PRINCETON — With windows throughout offering panoramic views of the Princeton University campus, and an interior layout meant to let students move easily between classrooms and research space, the school’s new psychology and neuroscience buildings are on the cutting edge.

At the same time, the $180 million structure of two linked building will be “fundamentally timeless” when it opens in January, said Ron McCoy, the university’s architect.

“This is not a statement in fashion or a particularly trendy building, this is a deeply-felt understanding of some pretty timeless conditions of form, material and particularly light,” McCoy said during a tour of the building yesterday. “Those conditions of intimacy and variety are characteristics of the campus that have been with us since the 19th century and this is just a modern interpretation of some of those same conditions and traditions.”

McCoy spoke via video conference as the school showed off the nearly complete building on the site of a former parking lot on Washington Road. Faculty will begin moving in in December, university officials said.

Architect Jose Rafael Moneo, who designed the complex in collaboration with Davis Brody Bond of New York, said via video conference from Madrid that his design aimed to enhance relationships among faculty and students and provide the right atmosphere for work on an “exciting subject.”

The building facades have panels of serrated, artisanal cast glass from Spain and high-performance glazed and clear glass in an aluminum framed curtain wall. One wing, Peretsman-Scully Hall, which has five levels above ground and two below, will be home to the psychology department. The other wing, with two stories above ground and two below, will be home to the Princeton Neuroscience Institute focused on the brain and nervous system.

The complex links two different but complementary branches of study, designers and university officials said. The neuroscience institute was launched in 2005 and is led by professors in psychology and molecular biology.

“Princeton is fully dedicated to being at the forefront of this field, both in its teaching and research missions,” Jonathan Cohen, a professor in neuroscience and psychology, said in a university press release. “Being in closer proximity to other major science buildings on campus, including physics, chemistry and, of course psychology, genomics and molecular biology should greatly help facilitate collaborations — both existing ones and the creation of new ones.”

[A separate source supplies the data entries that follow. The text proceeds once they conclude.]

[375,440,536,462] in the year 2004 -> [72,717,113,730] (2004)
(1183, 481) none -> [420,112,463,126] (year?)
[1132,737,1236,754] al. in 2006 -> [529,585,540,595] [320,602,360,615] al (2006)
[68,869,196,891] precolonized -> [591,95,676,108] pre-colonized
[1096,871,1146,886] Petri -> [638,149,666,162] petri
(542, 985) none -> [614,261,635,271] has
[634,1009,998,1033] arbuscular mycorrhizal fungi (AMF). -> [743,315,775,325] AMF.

Psychology department chair Deborah Prentice said the new facilities will change how faculty members work.

“We will be able to conduct research more easily and imagine research more creatively than in the past. On the teaching front, having state-of-the-art teaching facilities contiguous with the research spaces means we will be able to move students between the two,” she said in the release.

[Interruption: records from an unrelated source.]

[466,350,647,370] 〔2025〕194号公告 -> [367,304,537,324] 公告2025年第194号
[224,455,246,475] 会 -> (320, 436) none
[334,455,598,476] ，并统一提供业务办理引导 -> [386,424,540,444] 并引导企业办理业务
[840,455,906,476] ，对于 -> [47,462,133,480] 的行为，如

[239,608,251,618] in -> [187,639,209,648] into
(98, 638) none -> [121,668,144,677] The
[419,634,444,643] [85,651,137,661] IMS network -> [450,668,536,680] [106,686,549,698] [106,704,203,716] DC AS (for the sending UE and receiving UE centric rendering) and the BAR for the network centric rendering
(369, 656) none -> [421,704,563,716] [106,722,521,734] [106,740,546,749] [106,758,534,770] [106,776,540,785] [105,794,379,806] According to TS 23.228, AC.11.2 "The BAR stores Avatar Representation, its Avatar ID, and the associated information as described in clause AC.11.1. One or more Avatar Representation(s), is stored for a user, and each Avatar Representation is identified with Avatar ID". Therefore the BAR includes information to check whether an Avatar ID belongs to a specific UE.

The 248,000-square-foot complex can accommodate 50 faculty, 30 staff and 250 to 300 graduate students, postdoctoral fellows and research staff.

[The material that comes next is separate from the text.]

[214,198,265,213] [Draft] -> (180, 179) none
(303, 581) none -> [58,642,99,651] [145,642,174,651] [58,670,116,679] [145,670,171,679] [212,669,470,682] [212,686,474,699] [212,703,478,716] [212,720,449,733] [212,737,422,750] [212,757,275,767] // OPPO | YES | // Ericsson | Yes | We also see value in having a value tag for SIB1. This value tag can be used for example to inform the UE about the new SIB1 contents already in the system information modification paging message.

The buildings aim to meet LEED Silver standards, using the glass facade to bring in natural light, chilled beams for heating and cooling rather than ducts, and a 12,000-gallon cistern to recycle rainwater. They include labs, several kitchenettes and student lounges, an outdoor cafe-style sitting area, a 147-seat auditorium and corner meeting rooms on several floors with views of the campus, senior project manager Ahmed Sultan said.

The university had previously included the complex in a 2008 campus plan and expected to complete it last year. The project was deferred during the recession, said Anne St. Mauro, assistant vice president for facilities, design and construction.

“As we worked our way through the financial crisis we were able to assure ourselves that we could afford to build this building and it was an opportunistic time to do so because of the dialing back of construction costs in 2009,” St. Mauro said.